# TASK TO COMPLETE
When a line in the entries below contains the word "labels", copy that line.

Stored data
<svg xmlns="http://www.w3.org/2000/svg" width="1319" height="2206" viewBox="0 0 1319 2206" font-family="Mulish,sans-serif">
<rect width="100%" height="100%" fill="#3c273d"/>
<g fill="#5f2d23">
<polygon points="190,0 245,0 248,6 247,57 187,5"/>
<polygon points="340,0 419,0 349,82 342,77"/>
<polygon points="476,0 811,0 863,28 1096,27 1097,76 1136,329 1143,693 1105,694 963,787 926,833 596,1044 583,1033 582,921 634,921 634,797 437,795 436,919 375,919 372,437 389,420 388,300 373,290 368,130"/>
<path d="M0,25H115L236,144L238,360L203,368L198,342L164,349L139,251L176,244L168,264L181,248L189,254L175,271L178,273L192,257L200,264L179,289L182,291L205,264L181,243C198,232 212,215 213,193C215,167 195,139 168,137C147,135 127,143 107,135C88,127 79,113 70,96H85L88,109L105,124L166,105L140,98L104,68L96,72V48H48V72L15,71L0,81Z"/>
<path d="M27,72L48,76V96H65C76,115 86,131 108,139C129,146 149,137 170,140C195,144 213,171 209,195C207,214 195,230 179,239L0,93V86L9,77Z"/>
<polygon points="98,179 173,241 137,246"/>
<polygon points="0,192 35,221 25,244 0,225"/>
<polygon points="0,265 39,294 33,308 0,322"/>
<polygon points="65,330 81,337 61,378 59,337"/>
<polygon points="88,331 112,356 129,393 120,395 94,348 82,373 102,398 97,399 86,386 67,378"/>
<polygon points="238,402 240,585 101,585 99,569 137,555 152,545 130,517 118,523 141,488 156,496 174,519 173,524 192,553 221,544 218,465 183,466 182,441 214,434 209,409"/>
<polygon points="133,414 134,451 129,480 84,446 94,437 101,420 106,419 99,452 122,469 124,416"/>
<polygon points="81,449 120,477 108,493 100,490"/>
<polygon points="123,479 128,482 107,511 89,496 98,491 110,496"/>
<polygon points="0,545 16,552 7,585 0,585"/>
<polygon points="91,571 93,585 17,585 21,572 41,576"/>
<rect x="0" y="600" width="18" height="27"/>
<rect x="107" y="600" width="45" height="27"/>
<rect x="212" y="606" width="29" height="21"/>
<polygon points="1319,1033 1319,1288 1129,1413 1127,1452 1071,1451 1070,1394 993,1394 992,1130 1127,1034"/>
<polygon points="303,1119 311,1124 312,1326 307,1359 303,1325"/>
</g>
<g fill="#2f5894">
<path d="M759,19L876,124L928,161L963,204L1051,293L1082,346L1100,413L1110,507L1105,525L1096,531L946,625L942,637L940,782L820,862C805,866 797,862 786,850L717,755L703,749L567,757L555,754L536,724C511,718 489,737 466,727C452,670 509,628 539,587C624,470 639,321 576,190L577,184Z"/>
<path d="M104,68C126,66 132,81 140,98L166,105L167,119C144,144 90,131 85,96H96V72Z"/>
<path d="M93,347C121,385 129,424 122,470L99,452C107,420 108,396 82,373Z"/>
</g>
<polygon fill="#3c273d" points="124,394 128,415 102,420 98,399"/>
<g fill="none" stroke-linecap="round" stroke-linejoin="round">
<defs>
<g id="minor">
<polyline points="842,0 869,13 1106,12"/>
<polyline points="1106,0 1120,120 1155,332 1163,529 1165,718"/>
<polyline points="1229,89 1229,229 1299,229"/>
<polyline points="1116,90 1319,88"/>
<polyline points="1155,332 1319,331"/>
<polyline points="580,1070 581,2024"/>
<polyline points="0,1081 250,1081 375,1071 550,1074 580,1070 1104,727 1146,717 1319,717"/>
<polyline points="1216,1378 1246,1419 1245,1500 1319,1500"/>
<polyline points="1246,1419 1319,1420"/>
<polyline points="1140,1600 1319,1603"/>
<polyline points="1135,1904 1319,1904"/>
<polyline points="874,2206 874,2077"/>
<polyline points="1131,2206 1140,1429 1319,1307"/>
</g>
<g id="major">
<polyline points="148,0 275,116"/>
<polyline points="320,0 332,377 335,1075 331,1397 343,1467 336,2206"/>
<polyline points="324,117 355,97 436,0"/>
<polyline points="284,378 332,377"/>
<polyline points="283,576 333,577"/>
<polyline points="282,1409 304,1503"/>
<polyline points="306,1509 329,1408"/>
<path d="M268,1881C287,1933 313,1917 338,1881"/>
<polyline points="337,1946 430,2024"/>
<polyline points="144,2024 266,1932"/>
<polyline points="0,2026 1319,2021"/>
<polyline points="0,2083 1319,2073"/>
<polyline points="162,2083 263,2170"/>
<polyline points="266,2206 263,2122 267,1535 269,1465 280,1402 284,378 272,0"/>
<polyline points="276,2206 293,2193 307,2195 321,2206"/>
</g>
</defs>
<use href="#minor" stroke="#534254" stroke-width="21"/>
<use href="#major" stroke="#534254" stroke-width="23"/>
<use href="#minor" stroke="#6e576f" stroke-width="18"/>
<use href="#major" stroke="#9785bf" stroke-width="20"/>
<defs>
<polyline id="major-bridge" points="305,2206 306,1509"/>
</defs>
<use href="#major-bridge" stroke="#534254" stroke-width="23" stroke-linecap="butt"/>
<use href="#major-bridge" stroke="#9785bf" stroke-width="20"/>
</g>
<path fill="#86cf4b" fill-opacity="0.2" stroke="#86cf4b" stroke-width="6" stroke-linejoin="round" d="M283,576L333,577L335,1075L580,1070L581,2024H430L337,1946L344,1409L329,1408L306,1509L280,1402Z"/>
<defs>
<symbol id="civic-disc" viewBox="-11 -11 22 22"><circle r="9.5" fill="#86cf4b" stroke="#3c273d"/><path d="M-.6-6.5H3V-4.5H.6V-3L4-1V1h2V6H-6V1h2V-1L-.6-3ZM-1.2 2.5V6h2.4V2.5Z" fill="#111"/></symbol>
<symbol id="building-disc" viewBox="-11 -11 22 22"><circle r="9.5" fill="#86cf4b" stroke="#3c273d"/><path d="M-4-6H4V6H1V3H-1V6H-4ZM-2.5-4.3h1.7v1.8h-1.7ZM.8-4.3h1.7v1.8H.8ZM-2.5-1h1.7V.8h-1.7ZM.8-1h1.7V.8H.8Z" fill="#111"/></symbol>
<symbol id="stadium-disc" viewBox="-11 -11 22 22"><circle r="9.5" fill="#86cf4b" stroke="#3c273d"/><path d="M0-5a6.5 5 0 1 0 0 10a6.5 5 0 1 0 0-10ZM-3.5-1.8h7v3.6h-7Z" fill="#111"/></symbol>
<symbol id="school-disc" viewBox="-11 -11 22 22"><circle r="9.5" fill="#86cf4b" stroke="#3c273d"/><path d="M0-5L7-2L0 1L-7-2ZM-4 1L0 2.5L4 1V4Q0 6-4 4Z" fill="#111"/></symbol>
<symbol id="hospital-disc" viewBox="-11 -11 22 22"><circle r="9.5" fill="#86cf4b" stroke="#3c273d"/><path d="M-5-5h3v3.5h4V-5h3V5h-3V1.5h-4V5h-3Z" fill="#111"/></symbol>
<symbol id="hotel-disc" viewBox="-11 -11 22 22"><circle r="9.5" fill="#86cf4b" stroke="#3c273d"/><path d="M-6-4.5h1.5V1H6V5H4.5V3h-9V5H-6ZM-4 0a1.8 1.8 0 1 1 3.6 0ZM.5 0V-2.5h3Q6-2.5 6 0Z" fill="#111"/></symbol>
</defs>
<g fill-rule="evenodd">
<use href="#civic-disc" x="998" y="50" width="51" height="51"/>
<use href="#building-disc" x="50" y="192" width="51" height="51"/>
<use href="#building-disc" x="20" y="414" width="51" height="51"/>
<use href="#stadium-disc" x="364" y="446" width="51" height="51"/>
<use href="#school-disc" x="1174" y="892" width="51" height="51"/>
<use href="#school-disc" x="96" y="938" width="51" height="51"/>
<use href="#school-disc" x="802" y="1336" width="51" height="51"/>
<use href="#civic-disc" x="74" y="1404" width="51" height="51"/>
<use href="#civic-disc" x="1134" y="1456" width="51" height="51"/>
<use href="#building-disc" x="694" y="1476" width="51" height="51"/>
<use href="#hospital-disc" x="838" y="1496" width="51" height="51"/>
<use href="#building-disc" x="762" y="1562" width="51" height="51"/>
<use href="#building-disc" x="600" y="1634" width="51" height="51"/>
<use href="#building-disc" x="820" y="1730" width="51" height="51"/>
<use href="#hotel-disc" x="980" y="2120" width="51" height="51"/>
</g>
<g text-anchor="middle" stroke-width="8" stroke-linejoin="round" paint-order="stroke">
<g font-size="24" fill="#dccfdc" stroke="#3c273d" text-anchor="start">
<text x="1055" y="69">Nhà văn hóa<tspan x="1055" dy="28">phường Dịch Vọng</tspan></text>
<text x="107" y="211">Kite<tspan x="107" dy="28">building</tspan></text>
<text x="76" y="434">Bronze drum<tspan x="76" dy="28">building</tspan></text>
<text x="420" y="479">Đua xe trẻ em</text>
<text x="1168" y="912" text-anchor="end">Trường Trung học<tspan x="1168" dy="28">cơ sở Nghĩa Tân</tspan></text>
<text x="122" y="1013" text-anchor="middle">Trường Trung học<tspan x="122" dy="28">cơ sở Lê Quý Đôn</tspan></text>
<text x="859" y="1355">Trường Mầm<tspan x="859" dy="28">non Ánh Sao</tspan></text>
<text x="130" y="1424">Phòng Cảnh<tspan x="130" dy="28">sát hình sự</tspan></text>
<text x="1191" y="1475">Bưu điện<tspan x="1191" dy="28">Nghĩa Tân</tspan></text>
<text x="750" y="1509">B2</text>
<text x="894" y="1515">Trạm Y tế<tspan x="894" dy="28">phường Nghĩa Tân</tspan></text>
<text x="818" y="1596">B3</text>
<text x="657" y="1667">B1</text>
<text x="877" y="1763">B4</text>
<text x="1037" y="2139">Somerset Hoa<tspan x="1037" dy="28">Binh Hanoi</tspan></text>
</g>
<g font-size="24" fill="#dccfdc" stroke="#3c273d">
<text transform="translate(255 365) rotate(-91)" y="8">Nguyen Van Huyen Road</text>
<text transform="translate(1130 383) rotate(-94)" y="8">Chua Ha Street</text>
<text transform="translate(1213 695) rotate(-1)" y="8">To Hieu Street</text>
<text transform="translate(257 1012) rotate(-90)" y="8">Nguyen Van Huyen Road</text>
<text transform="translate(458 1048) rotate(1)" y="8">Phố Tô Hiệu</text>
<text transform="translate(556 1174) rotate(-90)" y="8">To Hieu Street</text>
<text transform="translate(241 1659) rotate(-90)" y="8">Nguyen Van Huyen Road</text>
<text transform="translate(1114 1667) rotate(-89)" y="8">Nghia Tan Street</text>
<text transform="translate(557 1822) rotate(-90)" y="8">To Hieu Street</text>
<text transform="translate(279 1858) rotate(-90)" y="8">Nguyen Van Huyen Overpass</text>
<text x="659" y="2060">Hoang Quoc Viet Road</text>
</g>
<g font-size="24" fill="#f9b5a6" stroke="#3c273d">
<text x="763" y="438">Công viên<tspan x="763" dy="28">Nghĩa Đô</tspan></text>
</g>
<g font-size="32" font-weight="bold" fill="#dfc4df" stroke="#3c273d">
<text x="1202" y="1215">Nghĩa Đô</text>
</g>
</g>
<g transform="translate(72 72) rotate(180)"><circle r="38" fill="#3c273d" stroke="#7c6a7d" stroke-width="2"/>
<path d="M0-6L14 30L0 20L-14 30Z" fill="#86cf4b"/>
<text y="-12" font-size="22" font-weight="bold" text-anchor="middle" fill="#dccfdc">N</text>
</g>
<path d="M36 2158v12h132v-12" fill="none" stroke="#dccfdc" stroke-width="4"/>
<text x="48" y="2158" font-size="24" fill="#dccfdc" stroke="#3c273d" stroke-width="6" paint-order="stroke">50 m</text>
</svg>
--
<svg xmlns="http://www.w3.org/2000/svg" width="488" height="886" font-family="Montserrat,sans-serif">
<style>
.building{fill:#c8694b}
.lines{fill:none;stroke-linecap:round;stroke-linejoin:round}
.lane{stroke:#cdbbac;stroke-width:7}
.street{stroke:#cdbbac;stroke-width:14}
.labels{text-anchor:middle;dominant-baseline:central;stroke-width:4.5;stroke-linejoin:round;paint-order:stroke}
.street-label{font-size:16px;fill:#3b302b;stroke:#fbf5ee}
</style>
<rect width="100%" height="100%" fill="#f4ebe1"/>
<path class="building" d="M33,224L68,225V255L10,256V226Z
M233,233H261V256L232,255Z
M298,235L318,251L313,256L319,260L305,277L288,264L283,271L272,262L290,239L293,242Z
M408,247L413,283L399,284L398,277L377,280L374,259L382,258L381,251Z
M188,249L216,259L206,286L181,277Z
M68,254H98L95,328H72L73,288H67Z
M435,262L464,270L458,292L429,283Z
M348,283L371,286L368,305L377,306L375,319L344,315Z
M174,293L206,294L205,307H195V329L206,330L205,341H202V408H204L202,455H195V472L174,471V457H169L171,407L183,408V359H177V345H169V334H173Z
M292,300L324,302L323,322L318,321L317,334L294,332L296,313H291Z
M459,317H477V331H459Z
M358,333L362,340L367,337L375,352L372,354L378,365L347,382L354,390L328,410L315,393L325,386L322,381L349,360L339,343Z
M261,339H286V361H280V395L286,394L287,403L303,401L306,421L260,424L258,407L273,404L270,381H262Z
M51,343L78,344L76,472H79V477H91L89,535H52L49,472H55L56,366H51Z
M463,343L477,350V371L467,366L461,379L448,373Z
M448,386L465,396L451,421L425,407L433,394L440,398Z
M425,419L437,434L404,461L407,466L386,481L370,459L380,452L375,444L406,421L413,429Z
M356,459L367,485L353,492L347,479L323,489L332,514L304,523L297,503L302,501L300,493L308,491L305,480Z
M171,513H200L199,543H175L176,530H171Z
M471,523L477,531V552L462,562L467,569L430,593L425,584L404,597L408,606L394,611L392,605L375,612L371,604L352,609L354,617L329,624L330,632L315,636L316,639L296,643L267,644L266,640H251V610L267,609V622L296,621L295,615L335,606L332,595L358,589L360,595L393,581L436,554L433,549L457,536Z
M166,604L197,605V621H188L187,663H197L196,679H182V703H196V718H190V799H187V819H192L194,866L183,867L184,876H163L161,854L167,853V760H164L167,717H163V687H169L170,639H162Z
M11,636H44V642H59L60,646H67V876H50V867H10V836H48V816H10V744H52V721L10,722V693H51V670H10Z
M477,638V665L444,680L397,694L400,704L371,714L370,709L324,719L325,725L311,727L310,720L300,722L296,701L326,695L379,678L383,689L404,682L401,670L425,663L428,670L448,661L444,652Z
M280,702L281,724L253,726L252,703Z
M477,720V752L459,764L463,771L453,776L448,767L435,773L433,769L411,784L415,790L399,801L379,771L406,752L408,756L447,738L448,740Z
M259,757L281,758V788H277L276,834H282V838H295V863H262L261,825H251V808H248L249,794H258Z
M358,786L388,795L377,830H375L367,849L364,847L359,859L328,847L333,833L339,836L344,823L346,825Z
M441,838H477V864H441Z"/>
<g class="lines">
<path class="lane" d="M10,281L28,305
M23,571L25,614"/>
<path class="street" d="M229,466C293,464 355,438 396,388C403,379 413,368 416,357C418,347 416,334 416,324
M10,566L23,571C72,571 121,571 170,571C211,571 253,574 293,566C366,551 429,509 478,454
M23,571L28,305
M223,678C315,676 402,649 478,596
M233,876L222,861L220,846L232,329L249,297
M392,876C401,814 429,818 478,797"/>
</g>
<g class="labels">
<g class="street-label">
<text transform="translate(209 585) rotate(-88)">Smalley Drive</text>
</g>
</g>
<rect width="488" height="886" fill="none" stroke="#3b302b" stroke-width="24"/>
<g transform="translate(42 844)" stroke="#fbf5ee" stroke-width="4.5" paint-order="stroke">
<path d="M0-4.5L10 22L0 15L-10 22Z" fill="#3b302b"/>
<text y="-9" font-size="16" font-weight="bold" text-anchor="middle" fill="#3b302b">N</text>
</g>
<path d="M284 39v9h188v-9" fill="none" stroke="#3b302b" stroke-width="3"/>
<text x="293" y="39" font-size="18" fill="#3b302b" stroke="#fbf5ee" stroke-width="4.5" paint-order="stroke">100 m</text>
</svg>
...
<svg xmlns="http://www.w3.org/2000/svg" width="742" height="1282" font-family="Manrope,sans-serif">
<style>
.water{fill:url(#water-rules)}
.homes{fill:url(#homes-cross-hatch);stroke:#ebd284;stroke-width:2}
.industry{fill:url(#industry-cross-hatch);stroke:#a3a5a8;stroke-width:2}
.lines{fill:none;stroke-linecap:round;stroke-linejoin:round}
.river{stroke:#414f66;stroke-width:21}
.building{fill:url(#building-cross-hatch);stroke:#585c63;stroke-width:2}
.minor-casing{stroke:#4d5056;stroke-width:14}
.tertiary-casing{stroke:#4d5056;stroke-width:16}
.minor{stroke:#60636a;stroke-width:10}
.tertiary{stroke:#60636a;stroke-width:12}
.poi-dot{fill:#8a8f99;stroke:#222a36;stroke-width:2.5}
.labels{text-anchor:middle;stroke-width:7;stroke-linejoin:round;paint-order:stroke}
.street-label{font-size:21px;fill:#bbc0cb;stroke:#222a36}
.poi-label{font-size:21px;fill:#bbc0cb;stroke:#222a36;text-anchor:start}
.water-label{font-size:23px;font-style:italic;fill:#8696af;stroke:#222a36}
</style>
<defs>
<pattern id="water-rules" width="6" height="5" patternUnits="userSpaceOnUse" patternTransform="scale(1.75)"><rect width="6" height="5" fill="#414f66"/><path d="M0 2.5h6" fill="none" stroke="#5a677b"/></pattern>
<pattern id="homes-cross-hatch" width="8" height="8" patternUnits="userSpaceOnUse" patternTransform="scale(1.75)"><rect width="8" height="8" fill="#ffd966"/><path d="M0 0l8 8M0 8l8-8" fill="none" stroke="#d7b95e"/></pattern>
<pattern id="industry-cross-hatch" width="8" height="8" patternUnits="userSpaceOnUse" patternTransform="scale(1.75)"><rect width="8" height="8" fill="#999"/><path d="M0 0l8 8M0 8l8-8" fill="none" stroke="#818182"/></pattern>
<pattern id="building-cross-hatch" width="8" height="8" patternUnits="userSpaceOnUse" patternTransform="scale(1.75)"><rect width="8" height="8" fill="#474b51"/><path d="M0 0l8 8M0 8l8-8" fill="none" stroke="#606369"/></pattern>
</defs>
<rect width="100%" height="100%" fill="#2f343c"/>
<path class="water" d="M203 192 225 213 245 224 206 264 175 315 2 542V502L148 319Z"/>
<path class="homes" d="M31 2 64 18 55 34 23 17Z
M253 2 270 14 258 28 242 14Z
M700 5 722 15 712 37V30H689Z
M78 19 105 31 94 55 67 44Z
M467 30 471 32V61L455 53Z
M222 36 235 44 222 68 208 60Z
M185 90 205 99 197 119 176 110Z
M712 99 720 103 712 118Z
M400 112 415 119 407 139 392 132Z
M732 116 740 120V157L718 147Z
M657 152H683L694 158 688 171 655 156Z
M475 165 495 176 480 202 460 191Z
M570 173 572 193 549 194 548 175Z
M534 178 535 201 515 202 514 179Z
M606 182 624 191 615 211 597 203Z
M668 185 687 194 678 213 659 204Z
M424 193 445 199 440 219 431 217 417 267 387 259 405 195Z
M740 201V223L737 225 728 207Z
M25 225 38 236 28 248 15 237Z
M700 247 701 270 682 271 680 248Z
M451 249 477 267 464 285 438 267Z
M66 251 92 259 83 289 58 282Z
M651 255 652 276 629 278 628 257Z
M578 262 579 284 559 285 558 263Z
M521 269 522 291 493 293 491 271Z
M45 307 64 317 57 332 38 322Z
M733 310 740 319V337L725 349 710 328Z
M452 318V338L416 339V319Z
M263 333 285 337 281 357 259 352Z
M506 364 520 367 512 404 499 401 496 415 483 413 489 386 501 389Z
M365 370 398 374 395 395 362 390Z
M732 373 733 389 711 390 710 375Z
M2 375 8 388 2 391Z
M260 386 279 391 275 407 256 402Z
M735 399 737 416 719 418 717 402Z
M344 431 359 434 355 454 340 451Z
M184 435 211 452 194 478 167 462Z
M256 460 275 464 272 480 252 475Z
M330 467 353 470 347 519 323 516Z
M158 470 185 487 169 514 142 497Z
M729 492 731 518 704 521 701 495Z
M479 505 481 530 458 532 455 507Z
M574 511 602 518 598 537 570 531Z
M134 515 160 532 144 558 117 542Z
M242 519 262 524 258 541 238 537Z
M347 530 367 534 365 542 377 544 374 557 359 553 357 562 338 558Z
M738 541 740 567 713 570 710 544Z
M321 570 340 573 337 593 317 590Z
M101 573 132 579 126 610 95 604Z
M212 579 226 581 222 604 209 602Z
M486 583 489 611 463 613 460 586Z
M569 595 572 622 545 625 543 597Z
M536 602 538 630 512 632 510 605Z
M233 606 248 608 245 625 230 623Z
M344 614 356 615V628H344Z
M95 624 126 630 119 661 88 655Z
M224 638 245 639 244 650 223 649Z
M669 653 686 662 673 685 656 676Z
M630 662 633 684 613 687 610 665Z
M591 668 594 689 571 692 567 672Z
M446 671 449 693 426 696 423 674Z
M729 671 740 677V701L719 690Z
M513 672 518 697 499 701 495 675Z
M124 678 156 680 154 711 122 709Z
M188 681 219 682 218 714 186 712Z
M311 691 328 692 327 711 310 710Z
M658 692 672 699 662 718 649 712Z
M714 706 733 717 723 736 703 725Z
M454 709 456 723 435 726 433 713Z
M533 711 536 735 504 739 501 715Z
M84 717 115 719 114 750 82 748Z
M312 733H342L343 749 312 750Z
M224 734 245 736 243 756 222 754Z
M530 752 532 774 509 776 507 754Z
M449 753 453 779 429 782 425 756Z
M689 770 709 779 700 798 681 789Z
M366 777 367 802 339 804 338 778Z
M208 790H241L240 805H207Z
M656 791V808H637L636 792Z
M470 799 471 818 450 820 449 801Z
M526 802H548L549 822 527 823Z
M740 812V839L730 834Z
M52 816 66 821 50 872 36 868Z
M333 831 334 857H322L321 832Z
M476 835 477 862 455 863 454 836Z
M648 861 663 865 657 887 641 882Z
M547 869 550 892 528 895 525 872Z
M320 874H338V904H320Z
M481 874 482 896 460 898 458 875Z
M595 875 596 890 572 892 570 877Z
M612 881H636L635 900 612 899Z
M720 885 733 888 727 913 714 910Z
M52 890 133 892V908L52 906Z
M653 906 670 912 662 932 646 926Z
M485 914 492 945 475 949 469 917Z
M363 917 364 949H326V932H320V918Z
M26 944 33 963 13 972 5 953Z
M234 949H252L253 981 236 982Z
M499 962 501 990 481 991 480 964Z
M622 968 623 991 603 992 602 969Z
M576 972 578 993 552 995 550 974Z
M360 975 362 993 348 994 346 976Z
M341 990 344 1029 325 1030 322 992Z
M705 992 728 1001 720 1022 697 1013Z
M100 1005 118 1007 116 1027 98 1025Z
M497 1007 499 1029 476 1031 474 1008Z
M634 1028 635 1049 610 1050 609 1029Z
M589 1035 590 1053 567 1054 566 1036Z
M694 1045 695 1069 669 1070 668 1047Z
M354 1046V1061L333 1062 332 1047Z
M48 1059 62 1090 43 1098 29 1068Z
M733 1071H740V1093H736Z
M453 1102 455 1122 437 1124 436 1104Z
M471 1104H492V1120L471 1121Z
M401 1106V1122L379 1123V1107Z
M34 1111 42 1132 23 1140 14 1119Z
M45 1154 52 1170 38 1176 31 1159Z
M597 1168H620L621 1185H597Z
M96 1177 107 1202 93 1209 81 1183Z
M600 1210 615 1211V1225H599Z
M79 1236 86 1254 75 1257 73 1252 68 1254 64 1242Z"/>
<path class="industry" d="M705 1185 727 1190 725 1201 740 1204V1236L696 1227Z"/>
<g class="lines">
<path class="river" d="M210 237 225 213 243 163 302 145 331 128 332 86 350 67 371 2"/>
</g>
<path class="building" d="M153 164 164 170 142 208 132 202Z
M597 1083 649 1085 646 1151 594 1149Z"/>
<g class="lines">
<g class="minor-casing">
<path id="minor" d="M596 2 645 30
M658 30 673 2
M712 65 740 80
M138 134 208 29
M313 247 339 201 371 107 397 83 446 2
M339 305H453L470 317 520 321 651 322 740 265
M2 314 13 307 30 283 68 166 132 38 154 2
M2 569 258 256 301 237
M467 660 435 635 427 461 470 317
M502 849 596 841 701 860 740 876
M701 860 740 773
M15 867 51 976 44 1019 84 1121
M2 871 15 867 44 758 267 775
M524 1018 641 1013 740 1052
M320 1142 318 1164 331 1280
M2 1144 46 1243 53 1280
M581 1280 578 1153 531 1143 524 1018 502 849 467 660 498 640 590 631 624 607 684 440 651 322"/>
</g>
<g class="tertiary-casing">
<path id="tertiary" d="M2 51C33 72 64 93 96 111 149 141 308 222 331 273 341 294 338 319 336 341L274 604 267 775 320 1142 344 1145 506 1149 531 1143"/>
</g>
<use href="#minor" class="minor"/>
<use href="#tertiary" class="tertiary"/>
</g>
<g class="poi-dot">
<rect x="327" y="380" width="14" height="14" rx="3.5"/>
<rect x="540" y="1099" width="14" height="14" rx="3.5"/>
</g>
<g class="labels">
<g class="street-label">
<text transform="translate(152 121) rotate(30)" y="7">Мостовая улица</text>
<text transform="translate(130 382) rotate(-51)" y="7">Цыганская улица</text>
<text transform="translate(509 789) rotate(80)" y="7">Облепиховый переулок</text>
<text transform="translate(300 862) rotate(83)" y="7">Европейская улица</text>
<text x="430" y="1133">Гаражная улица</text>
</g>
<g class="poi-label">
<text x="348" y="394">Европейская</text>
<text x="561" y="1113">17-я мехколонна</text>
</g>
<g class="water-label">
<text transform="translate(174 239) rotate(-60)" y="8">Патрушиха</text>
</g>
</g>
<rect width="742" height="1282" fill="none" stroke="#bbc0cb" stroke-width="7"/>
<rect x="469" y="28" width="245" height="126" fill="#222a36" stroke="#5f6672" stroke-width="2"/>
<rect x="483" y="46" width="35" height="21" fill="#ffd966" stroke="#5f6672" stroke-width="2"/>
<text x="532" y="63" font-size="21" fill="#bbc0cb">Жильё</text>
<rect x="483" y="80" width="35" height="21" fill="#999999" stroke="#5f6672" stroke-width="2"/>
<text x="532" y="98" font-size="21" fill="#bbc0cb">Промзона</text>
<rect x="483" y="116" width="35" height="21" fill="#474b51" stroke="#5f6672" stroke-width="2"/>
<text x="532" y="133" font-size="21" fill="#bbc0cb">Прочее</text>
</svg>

# YOUR RESPONSE
.labels{text-anchor:middle;dominant-baseline:central;stroke-width:4.5;stroke-linejoin:round;paint-order:stroke}
<g class="labels">
.labels{text-anchor:middle;stroke-width:7;stroke-linejoin:round;paint-order:stroke}
<g class="labels">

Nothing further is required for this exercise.